For-profit giant DeVry University is shelling out $100 million for hoodwinking students

By Amy X. Wang

Familiar to many Americans for its nationwide billboards, print ads, and long-running television commercials, DeVry University—one of the biggest names in for-profit US education—will now forever be linked to deceptive marketing.

On Thursday (Dec. 15), the US Federal Trade Commission announced a $100 million settlement with the school and its parent company over a lawsuit accusing the school of misleading tens of thousands of prospective students by touting overly high post-grad employment rates and income levels. The suit followed a similar complaint from the US Education Department earlier this year.

The company—while denying ”all allegations of wrongdoing”—will now pay $49.4 million in cash to students harmed by the deceptive ads, and $50.6 million debt relief. DeVry is based in Illinois but operates more than 50 campuses across the country, as well as several online degree programs.

Almost exactly a year ago, Education Management Corporation, another giant for-profit school, also paid $100 million to settle federal accusations of wrongdoing, though the specifics of financial manipulation were different. But months prior, for-profit education company Corinthian Colleges was forced by the government to pay $530 million for financially misleading students—a sum that caused it to go bankrupt. Then there’s the $25 million US president-elect Donald Trump recently had to cough up for claims of deceptive advertising against his for-profit real estate school, Trump University.

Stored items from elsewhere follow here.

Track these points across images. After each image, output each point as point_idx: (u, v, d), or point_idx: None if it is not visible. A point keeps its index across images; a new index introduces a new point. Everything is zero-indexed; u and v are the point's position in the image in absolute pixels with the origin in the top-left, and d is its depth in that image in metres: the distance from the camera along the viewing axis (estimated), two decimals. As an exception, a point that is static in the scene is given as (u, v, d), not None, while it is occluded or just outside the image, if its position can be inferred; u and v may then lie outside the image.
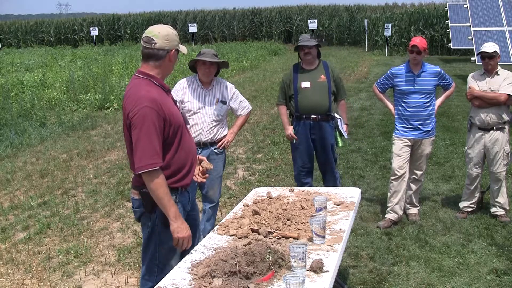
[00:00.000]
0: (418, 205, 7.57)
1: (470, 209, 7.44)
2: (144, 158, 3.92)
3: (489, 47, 7.05)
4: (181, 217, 4.05)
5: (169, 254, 4.21)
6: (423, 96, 7.14)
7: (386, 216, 7.34)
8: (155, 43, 4.13)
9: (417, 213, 7.49)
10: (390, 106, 7.53)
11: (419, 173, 7.41)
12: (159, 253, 4.22)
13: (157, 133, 3.95)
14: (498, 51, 7.04)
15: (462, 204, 7.49)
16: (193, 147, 4.35)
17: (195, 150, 4.39)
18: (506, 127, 7.17)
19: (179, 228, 4.02)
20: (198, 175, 4.55)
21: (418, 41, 7.14)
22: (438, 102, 7.42)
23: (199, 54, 6.26)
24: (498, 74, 7.11)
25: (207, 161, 4.62)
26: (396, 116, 7.36)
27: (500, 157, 7.15)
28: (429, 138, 7.28)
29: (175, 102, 4.38)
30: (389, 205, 7.34)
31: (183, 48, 4.24)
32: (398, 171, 7.24)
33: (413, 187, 7.46)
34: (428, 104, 7.19)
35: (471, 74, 7.39)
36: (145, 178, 3.96)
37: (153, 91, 4.06)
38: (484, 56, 7.06)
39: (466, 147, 7.45)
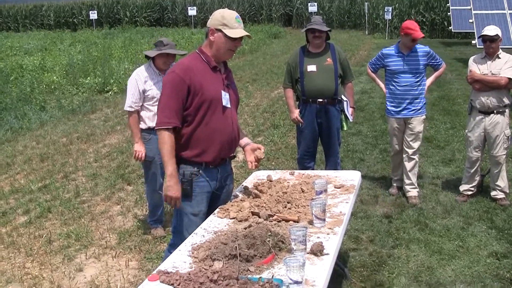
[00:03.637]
0: (417, 186, 7.62)
1: (470, 192, 7.46)
2: (160, 116, 4.28)
3: (491, 30, 7.03)
4: (176, 178, 4.26)
5: (189, 226, 4.34)
6: (413, 75, 7.32)
7: (394, 184, 7.87)
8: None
9: (417, 195, 7.53)
10: (382, 85, 7.78)
11: (410, 151, 7.50)
12: (181, 225, 4.45)
13: (177, 96, 4.22)
14: (500, 34, 7.02)
15: (462, 187, 7.51)
16: (225, 129, 4.42)
17: (229, 134, 4.46)
18: (507, 110, 7.17)
19: (170, 187, 4.25)
20: (253, 163, 4.67)
21: (418, 29, 7.24)
22: (428, 82, 7.61)
23: (161, 44, 6.28)
24: (499, 58, 7.10)
25: (261, 151, 4.68)
26: (387, 95, 7.57)
27: (501, 141, 7.15)
28: (419, 116, 7.44)
29: (227, 84, 4.48)
30: (394, 175, 7.88)
31: (230, 32, 4.28)
32: (396, 147, 7.69)
33: (408, 165, 7.54)
34: (418, 83, 7.37)
35: (472, 58, 7.39)
36: (157, 134, 4.29)
37: (192, 62, 4.34)
38: (486, 39, 7.04)
39: (466, 130, 7.46)
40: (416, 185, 7.59)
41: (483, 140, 7.29)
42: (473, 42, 19.22)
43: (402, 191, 7.73)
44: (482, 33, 7.08)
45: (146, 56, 6.41)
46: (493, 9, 19.57)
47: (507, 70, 6.98)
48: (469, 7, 20.90)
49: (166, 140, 4.21)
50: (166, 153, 4.22)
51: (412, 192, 7.54)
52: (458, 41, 30.80)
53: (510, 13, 19.10)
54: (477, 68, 7.16)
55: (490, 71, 7.06)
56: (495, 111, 7.11)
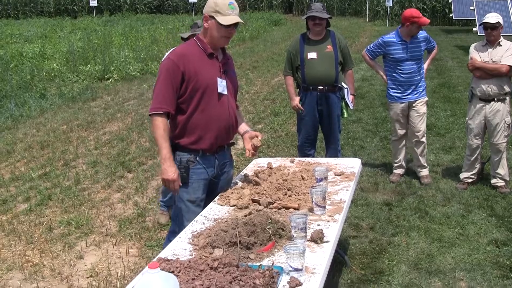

Such instances, when you add them up, would seem to cast doubt on the nature of for-profit education itself: a business model that prioritizes money-making over educating.

“When people are making important decisions about their education and their future, they should not be misled by deceptive employment and earnings claims,” FTC chairwoman Edith Ramirez said in a statement concerning the DeVry settlement. But in the for-profit world, students are viewed more like consumers—and it’s not necessarily their interests that most companies have at heart.